**WRITTEN TASK**
Rewrite the lines from the one containing "Ativa™ Kids Wireless" through the end of the entries as a numbered list, leaving out any blank lines and the pictures.

Saved data entries:
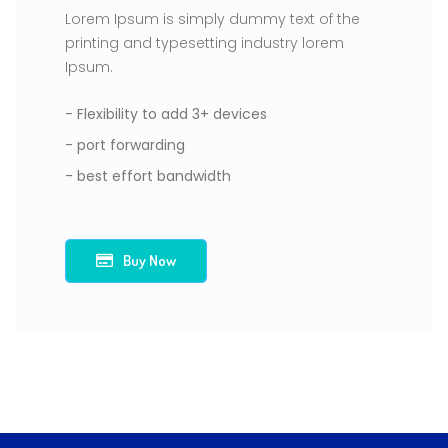
Lorem Ipsum is simply dummy text of the
printing and typesetting industry lorem
Ipsum.
- Flexibility to add 3+ devices
- port forwarding
- best effort bandwidth
Buy Now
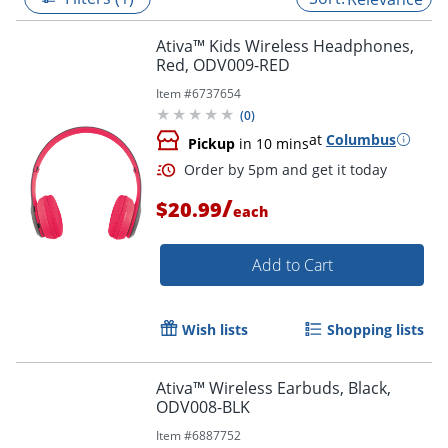
Ativa™ Kids Wireless Headphones,
Red, ODV009-RED
Item #
6737654
(
0
)
at
Columbus
Pickup
in 10 mins
/
$20.99
each
Add to Cart
Order by 5pm and get it toda
Wish lists
Shopping lists
Ativa™ Wireless Earbuds, Black,
ODV008-BLK
Item #
6887752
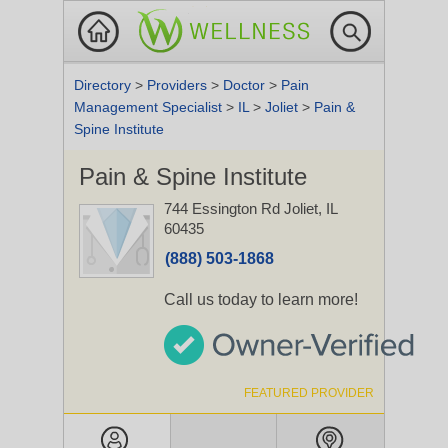
Directory
>
Providers
>
Doctor
>
Pain
Management Specialist
>
IL
>
Joliet
>
Pain &
Spine Institute
Pain & Spine Institute
744 Essington Rd
Joliet, IL
60435
(888) 503-1868
Call us today to learn more!
FEATURED PROVIDER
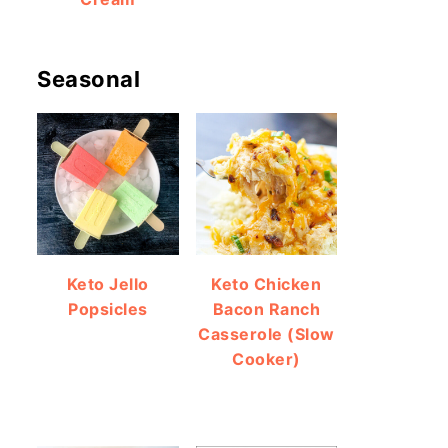
Seasonal
Keto Jello
Keto Chicken
Popsicles
Bacon Ranch
Casserole (Slow
Cooker)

**EXERCISE OUTPUT**
1. Ativa™ Kids Wireless Headphones,
2. Red, ODV009-RED
3. Item #
4. 6737654
5. (
6. 0
7. )
8. at
9. Columbus
10. Pickup
11. in 10 mins
12. /
13. $20.99
14. each
15. Add to Cart
16. Order by 5pm and get it toda
17. Wish lists
18. Shopping lists
19. Ativa™ Wireless Earbuds, Black,
20. ODV008-BLK
21. Item #
22. 6887752
23. Directory
24. >
25. Providers
26. >
27. Doctor
28. >
29. Pain
30. Management Specialist
31. >
32. IL
33. >
34. Joliet
35. >
36. Pain &
37. Spine Institute
38. Pain & Spine Institute
39. 744 Essington Rd
40. Joliet, IL
41. 60435
42. (888) 503-1868
43. Call us today to learn more!
44. FEATURED PROVIDER
45. Seasonal
46. Keto Jello
47. Keto Chicken
48. Popsicles
49. Bacon Ranch
50. Casserole (Slow
51. Cooker)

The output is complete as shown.